BERTopic
BERTopic copied to clipboard
problems with merge_topics
I created the following dataframe from the model output
topics, probs = model.fit_transform(vic_msg)
topic_df = model.get_topic_info()
And then I created another dataframe which consist of my messages, the topic from model output, and assign the highest probability topic when message is assigned to topic -1.
# create dataframe with topics
df = pd.DataFrame({'topic': topics, 'message': vic_msg})
df['topic_assigned'] = " "
for i, row in df.iterrows():
if row.topic == -1:
df.at[i,'topic_assigned'] = np.where(probs[i] == probs[i].max())[0][0]
else:
df.at[i,'topic_assigned'] = row.topic
df = df.merge(topic_df[['Topic', 'Name']], how='left', left_on='topic_assigned', right_on='Topic' )
df.rename(columns = {'Name':'topic_keywords'}, inplace = True)
df = df[['topic','topic_assigned', 'topic_keywords', 'message']]
df above works perfectly, until i decided to merge some topics as follow
topics_to_merge = [[141,142],[143,144]]
model.merge_topics(vic_msg, topics, topics_to_merge)
and then when i run df again, some messages are still assigned to topics that were deleted because of the topic merging. But when i run the topic_df it correctly showed the newly merged topic.
Say message[1] was allocated to topic 141, and before the topic merging if i do probs[1] or model.visualize_distribution(probs[1]) it will show some values. But not after merging.. I've reduced 140 topics to 115 topics. So any messages assigned to topics > 115 previously now have no topics to map.
When I run len(probs[1]) the size is still about 141 topics, which means the probs are not updated with the new probs from merging? but if i did the following i get an error
topics_merge, probs_merge = model.merge_topics(vic_msg, topics, topics_to_merge)
TypeError: cannot unpack non-iterable NoneType object
Do you have any idea what happen here @MaartenGr ?
Fixed it after running below found in another discussion. Thanks!
topics= model.map_predictions(model.hdbscan_model.labels) probs = hdbscan.all_points_membership_vectors(model.hdbscan_model) probs = model._map_probabilities(probs, original_topics=True)
Hi @MaartenGr , turns out that i'm still having issues with this. After executing the above commands, I just realize the representative docs are not assigned correctly to the new topics after merging. I'm still confused on how to assign the new topics from merging to the documents. Any help is appreciated.

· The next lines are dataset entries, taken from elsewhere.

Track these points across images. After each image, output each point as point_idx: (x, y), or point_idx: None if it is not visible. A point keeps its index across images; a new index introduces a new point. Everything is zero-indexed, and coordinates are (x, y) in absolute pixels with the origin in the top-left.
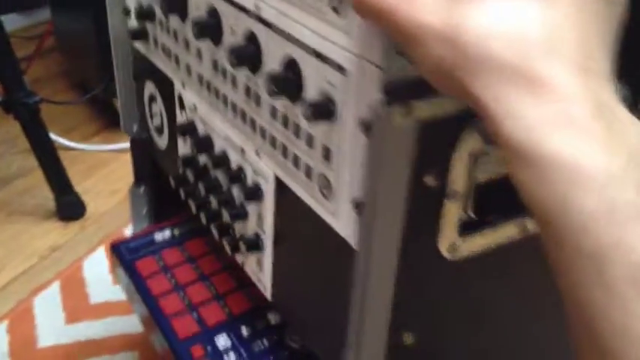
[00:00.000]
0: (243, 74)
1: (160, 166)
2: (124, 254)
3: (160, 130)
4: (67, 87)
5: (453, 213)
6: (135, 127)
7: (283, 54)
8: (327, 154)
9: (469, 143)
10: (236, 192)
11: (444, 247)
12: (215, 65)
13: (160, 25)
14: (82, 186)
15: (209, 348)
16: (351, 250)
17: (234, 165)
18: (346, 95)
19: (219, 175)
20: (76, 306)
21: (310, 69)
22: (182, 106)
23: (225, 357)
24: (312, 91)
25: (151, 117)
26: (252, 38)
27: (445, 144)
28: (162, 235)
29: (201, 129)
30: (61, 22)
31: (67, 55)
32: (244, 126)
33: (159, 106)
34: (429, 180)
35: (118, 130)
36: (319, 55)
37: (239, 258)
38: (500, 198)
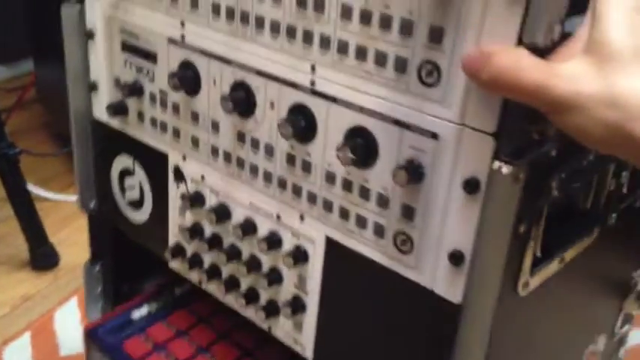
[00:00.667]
0: (287, 145)
1: (135, 240)
2: (104, 338)
3: (136, 204)
4: (47, 138)
5: (530, 254)
6: (92, 203)
7: (350, 124)
8: (408, 213)
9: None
10: (267, 257)
11: (520, 286)
12: (241, 137)
13: (152, 99)
14: (57, 236)
15: None
16: (435, 299)
17: (263, 231)
18: (439, 159)
19: (241, 243)
20: (46, 357)
21: (386, 136)
22: (180, 178)
23: None
24: (389, 156)
25: (123, 191)
26: (301, 111)
27: (535, 194)
28: (139, 313)
29: (212, 199)
30: (44, 74)
31: (48, 107)
32: (283, 193)
33: (137, 180)
34: (522, 228)
35: None
36: (399, 123)
37: (263, 322)
38: (550, 237)
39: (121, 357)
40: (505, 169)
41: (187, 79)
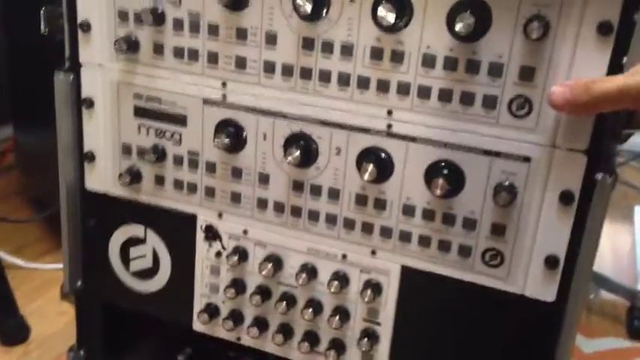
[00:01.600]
0: (357, 187)
1: (143, 311)
2: None
3: (146, 274)
4: (23, 204)
5: None
6: (79, 282)
7: (432, 159)
8: (498, 230)
9: None
10: (331, 298)
11: None
12: (298, 186)
13: (177, 162)
14: (28, 307)
15: None
16: (526, 303)
17: (326, 273)
18: (532, 179)
19: (297, 290)
20: None
21: (474, 166)
22: (214, 237)
23: None
24: (476, 183)
25: (126, 263)
26: (377, 153)
27: None
28: None
29: (258, 252)
30: (23, 139)
31: (26, 173)
32: (350, 233)
33: (149, 248)
34: None
35: None
36: (488, 153)
37: None
38: None
39: None
40: (609, 180)
41: (233, 137)
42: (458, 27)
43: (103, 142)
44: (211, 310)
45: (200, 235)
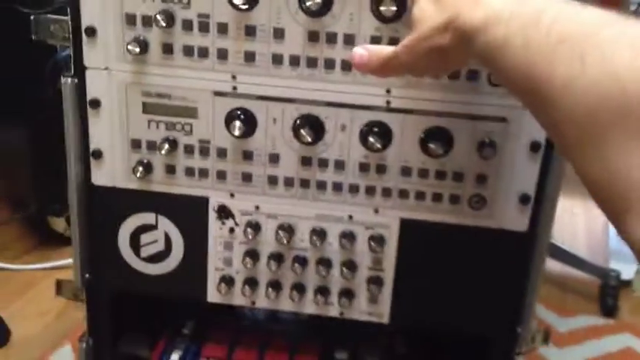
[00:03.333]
0: (359, 156)
1: (154, 292)
2: None
3: (158, 257)
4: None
5: None
6: (88, 274)
7: (427, 127)
8: (482, 179)
9: None
10: (341, 254)
11: None
12: (306, 161)
13: (188, 151)
14: (8, 309)
15: None
16: (505, 234)
17: (335, 234)
18: (508, 135)
19: (309, 252)
20: None
21: (461, 129)
22: (226, 215)
23: None
24: (463, 143)
25: (136, 250)
26: (378, 126)
27: None
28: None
29: (270, 224)
30: None
31: (1, 172)
32: (355, 197)
33: (160, 233)
34: None
35: (51, 247)
36: (472, 117)
37: (335, 310)
38: None
39: None
40: None
41: (244, 123)
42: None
43: (110, 139)
44: (227, 281)
45: (213, 215)
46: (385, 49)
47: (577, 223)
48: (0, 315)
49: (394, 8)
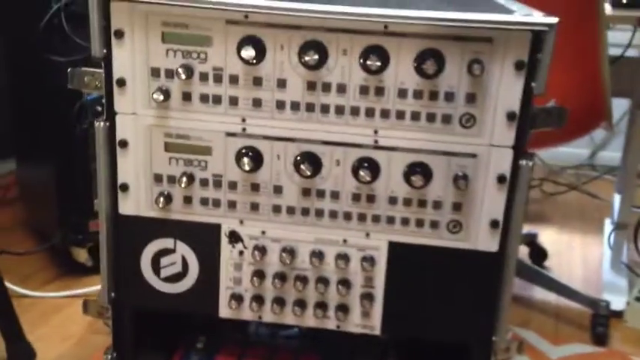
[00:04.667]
0: (353, 187)
1: (173, 309)
2: None
3: (176, 278)
4: (27, 236)
5: None
6: (113, 293)
7: (410, 162)
8: (458, 207)
9: None
10: (336, 274)
11: None
12: (306, 192)
13: (203, 184)
14: (35, 333)
15: None
16: (478, 255)
17: (332, 255)
18: (478, 169)
19: (309, 272)
20: None
21: (438, 163)
22: (236, 240)
23: None
24: (440, 176)
25: (156, 271)
26: (368, 161)
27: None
28: None
29: (274, 247)
30: (25, 174)
31: (28, 206)
32: (349, 223)
33: (178, 256)
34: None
35: (73, 276)
36: (448, 153)
37: (332, 324)
38: None
39: None
40: (529, 164)
41: (252, 160)
42: (423, 69)
43: (134, 175)
44: (236, 298)
45: (224, 240)
46: None
47: (574, 257)
48: (26, 338)
49: (379, 63)
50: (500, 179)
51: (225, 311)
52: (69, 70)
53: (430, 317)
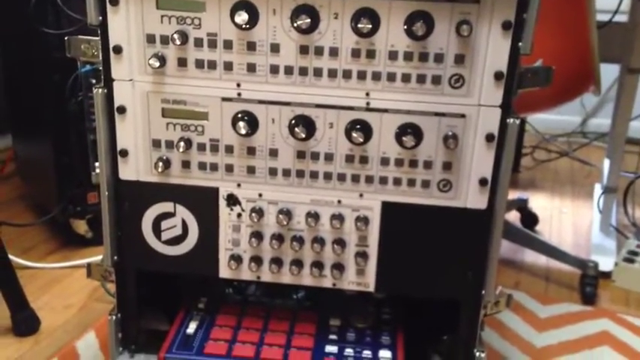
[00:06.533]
0: (346, 149)
1: (173, 271)
2: (184, 353)
3: (176, 240)
4: (26, 209)
5: None
6: (116, 257)
7: (401, 123)
8: (448, 166)
9: None
10: (332, 233)
11: None
12: (301, 155)
13: (201, 149)
14: (37, 302)
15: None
16: (468, 212)
17: (327, 216)
18: (467, 129)
19: (305, 232)
20: None
21: (429, 124)
22: (234, 203)
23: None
24: (431, 136)
25: (157, 234)
26: (360, 123)
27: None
28: (190, 329)
29: (271, 209)
30: (22, 149)
31: (27, 180)
32: (343, 184)
33: (178, 219)
34: None
35: (74, 247)
36: (438, 114)
37: (328, 282)
38: None
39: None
40: (516, 122)
41: (248, 124)
42: (413, 30)
43: (133, 140)
44: (235, 259)
45: (222, 203)
46: None
47: (565, 221)
48: (30, 306)
49: (370, 26)
50: (489, 138)
51: (225, 272)
52: (66, 38)
53: (422, 274)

@iamsha5q There is indeed currently a bug in merge_topics
. It will be fixed in the next release but there will be some significant changes to the internal structure so a quick fix will come with a new full release as a PR will not cover it entirely.
Having said that, I believe you can fix it by running the following:
self._map_representative_docs()
updated_probs = self._map_probabilities(probs)
There is already quite some code for the new release, so I am hoping to get a PR in the coming weeks so that you can already use the fix.
Thanks Maarten, I might just wait for the next release then. Even after the map_representative_docs() it's still not mapped properly.
With the new release, this should be fixed! However, if you still run into any issues, please let me know.